The average inheritance in Canada today is just under $100,000, according to a new survey from BMO, and some two-thirds of Canadians anticipate they will get one.

That’s good news for baby boomers, many of whom are entering their senior years with far too little saved up for retirement, and far too much debt still outstanding. An inheritance from the parents could go a long way to fixing that.

But it may be bad news in the long term, as some economists are now arguing that inheritance is becoming a more important part of people’s wealth, and that in turn makes one's bloodline a larger factor in determining success.

The BMO study found that while the average inheritance is slightly more than $96,000, there are large discrepancies between regions. (Is there anything in Canada’s economy that doesn’t follow this rule?)

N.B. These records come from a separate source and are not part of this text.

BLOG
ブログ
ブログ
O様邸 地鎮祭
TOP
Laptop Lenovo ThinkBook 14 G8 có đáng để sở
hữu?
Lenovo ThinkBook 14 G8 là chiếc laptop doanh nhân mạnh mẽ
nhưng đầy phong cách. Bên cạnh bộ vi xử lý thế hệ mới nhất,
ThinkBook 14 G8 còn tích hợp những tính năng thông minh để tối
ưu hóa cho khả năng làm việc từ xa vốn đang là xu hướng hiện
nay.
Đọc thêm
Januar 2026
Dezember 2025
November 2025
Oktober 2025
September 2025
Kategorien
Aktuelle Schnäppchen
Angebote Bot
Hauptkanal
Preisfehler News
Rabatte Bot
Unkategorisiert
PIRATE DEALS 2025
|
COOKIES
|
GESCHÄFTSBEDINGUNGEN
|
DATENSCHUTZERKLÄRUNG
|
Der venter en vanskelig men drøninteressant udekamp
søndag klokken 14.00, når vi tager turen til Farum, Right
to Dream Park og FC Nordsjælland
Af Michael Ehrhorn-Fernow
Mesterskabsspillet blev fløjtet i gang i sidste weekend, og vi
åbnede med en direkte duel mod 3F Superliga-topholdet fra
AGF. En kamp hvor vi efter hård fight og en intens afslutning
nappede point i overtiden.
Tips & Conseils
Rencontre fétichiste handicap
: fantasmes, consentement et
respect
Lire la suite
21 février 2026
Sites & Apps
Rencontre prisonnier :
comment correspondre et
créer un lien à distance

The average inheritance in British Columbia was more than $120,000, nearly four times as much as the average inheritance in Atlantic Canada, $32,000.

BMO’s report didn’t address the reasons for this, but a spokesperson suggested in an email that Ontario, Quebec and B.C. have considerably higher inheritances because essentially that's where the rich people live -- Toronto, Montreal and Vancouver.

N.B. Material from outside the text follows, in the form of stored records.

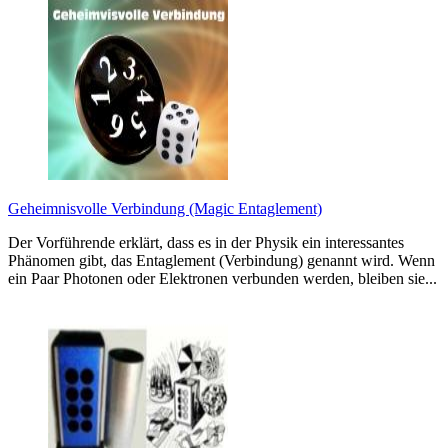
Geheimnisvolle Verbindung (Magic Entaglement)
Der Vorführende erklärt, dass es in der Physik ein interessantes
Phänomen gibt, das Entaglement (Verbindung) genannt wird. Wenn
ein Paar Photonen oder Elektronen verbunden werden, bleiben sie...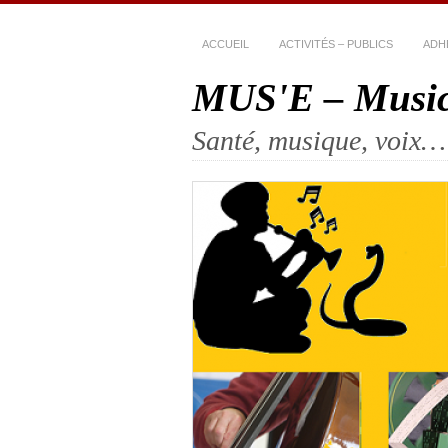
ACCUEIL
ACTIVITÉS – PUBLICS
ADH
MUS'E – Musico
Santé, musique, voix…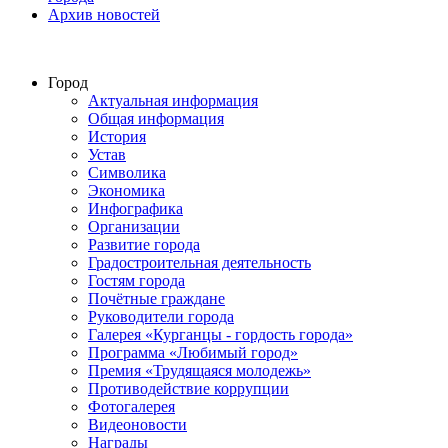
Архив новостей
Город
Актуальная информация
Общая информация
История
Устав
Символика
Экономика
Инфографика
Организации
Развитие города
Градостроительная деятельность
Гостям города
Почётные граждане
Руководители города
Галерея «Курганцы - гордость города»
Программа «Любимый город»
Премия «Трудящаяся молодежь»
Противодействие коррупции
Фотогалерея
Видеоновости
Награды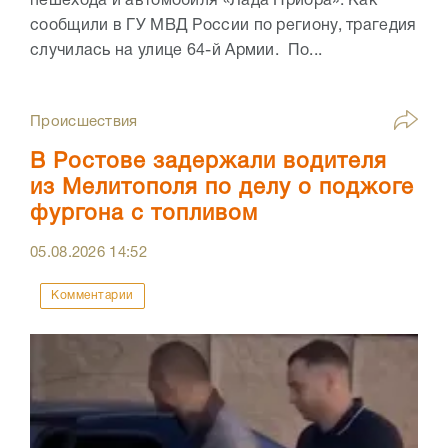
пешехода и автомобиля «Лада Приора». Как
сообщили в ГУ МВД России по региону, трагедия
случилась на улице 64-й Армии. По...
Происшествия
В Ростове задержали водителя
из Мелитополя по делу о поджоге
фургона с топливом
05.08.2026
14:52
Комментарии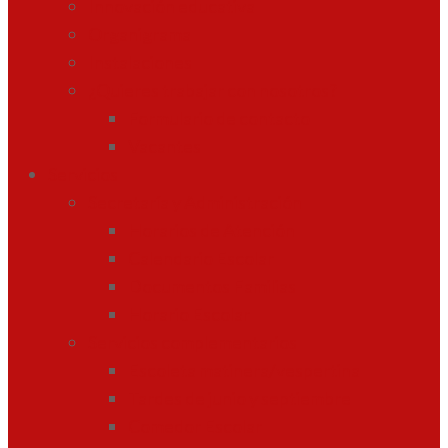
Innovación educativa
Organigrama
Instalaciones
¿Quieres trabajar con nosotros?
Formulario de contacto
Vacantes
Servicios
Secretaría y Administración
Horarios de Atención
Calendario Escolar
Documentos Familias
Horario Escolar
Servicios complementarios
Escoleta matinera/vespertina
Tardes de junio y septiembre
Comedor Escolar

Inheritance More Important Than It Used To Be

If economists like the recently celebrated Thomas Piketty are to be believed, inheritance is a more important factor in determining people’s wealth today than it has been in generations.

In his book Capital in the Twenty-First Century (which apparently everyone bought but nobody read), Piketty argues that inheritance becomes much more important when the economy slows down.

In the post-Second World War period, when the economy was growing rapidly, inheritance didn’t matter much, Piketty writes. That’s because incomes were growing so fast that one generation’s wealth didn’t amount to very much a generation or two later.

But in our slower-growing economy, younger people aren’t outstripping their parents’ wealth like they used to. That means inherited wealth is playing a larger role in determining how well off people are in our society, Piketty argues.

Case in point: A 2006 study carried out by Decima Research estimated that Canadian baby boomers will inherit $1 trillion worth of assets over the next generation, the single largest intergenerational transfer of wealth in history.

While that's good news for indebted boomers, it's bad long-term news for our economy, as people become more dependent on their parents' wealth and less on merit for their success.

Piketty has been arguing that this problem, along with some other inequality-related issues, could be addressed with a global progressive wealth tax that would tax capital (buildings, land, investments) rather than income or earnings from capital, as is now the case. A tax on capital would in effect tax mostly the wealthy.

But it would hit those who inherit property, as well. And given that trillion dollars Canadians stand to inherit, instituting a wealth tax would prove controversial, to say the least.

So it seems that our new era of inheritance is likely here to stay, hopefully at least long enough for the boomers to pay off their debts.